I ruffle a lot of feathers when I say I like to serve my husband or that taking care of the house is my responsibility. People are quick to disagree—telling me I should not be serving my husband, that as equals our roles should look exactly the same. But a random conversation with my husband the other day highlighted exactly why equal doesn’t mean the same and that it’s OK.
We were having a conversation about my husband’s job and the fact that he works so hard and it takes up so much of his day. He then said, “But I take great pride in being able to provide for this family.”
My immediate reaction was, “I know, and we are so grateful for that.” But then I pointed out that his feelings are exactly the same as when I say, “I take great pride in keeping the house clean and running smoothly.”
His reaction? “I know.”
That’s why we work as a team, why we are stronger together.
My husband and I were brought together by God, joined as partners who should love, support, and serve each other 150%. I am not just called to serve him; we are called to serve each other.
We each fulfill a vital role in our family structure—each role is equally important even though they look drastically different.
My husband works harder than anyone I know to be successful in his career and provide financially for our family. After working long days, he comes home and prioritizes spending quality time with the family.
I work all day at home, taking care of the kids, cooking, cleaning, managing our schedule, and planning our activities.
By keeping things running smoothly at home, it allows my husband to focus on his job without worrying about things at home.

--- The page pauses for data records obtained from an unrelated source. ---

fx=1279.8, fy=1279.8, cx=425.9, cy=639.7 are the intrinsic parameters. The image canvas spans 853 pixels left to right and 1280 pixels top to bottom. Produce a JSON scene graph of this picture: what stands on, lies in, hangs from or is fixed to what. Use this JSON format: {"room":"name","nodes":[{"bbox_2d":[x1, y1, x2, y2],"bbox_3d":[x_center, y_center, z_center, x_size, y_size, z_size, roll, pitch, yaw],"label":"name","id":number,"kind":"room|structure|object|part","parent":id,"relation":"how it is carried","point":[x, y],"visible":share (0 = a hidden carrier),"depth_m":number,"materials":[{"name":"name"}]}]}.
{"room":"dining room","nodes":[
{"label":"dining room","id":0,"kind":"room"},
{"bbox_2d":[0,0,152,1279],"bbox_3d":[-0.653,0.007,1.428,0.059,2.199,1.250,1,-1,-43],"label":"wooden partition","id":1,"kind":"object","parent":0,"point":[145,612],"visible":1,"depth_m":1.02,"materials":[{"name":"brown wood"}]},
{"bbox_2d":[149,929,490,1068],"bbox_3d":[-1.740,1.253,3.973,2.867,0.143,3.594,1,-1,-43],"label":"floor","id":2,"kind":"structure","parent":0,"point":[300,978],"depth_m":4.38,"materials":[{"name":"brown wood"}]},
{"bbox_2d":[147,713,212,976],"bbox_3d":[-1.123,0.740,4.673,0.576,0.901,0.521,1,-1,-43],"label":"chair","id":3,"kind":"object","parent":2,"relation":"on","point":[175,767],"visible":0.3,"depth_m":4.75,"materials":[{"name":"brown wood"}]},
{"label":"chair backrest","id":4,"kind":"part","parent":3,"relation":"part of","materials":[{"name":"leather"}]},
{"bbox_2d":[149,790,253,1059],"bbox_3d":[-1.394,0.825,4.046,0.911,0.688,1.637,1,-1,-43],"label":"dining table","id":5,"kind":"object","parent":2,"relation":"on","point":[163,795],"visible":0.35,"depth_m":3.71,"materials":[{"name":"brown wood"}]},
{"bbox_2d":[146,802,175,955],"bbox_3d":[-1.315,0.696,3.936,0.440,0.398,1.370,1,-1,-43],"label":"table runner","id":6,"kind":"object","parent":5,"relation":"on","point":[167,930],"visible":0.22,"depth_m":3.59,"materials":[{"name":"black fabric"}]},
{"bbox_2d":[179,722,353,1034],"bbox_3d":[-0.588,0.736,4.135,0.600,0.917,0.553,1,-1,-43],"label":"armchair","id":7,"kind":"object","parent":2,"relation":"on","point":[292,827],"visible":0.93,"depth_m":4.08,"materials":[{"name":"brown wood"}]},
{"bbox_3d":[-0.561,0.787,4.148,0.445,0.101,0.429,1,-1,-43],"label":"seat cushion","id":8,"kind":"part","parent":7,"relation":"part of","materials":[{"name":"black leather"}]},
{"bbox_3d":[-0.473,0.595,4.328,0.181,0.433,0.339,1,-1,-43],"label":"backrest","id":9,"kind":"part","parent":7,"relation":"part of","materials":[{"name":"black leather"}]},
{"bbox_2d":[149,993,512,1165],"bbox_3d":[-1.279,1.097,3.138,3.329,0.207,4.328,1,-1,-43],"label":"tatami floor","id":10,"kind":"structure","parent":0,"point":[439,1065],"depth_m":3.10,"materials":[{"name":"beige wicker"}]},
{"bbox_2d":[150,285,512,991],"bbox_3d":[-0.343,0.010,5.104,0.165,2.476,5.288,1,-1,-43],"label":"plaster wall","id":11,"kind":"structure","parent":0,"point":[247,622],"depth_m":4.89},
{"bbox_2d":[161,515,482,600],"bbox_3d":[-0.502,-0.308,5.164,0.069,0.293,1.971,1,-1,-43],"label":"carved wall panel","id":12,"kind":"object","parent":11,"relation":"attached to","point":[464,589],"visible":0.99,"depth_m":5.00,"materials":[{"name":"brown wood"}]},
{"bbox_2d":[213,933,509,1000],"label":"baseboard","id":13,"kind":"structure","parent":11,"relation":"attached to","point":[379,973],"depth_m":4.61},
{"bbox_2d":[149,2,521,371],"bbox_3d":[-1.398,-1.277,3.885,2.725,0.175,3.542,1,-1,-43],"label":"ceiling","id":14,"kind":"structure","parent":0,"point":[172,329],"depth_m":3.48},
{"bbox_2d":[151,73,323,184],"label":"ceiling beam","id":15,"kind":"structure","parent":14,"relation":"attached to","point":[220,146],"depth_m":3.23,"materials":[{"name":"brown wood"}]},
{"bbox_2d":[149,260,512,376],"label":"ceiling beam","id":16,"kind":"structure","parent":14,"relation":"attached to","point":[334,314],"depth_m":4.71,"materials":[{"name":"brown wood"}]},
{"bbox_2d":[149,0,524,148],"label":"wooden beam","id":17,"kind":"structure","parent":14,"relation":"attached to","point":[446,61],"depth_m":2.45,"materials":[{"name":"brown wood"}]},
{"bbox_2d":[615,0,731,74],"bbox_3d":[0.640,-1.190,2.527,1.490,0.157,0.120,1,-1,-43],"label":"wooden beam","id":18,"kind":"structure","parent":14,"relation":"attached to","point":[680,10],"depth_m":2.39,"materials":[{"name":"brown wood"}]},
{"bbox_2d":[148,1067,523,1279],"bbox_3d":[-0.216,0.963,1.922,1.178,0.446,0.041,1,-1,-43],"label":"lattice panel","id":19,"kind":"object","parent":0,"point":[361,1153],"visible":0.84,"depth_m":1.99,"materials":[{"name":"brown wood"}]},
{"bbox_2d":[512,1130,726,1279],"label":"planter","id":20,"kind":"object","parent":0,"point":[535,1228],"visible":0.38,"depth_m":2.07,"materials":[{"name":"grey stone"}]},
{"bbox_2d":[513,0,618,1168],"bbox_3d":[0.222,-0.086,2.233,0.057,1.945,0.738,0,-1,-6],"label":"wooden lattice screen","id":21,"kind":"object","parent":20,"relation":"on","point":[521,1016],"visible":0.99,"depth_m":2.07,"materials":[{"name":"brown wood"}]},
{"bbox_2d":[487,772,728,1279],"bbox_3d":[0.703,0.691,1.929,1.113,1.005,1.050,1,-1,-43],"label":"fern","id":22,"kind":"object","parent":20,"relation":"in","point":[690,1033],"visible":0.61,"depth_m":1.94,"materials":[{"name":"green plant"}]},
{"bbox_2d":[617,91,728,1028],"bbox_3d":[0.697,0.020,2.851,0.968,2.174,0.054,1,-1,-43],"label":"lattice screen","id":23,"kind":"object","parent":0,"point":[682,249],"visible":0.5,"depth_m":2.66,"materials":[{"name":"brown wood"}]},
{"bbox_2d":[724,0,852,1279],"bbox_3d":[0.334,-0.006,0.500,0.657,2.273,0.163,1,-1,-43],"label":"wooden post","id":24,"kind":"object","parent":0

By working hard to provide, it allows me to stay home and focus on our babies and the house without worrying about finances.
If you asked my husband to stay home, he wouldn’t thrive. He is meant to work outside the home.
If you asked me to work outside of the home, I wouldn’t thrive. I was meant to be a homemaker.
One role is not better or more important than the other. Both are necessary to make a whole—to create a healthy, functioning, and thriving family that has all its needs met.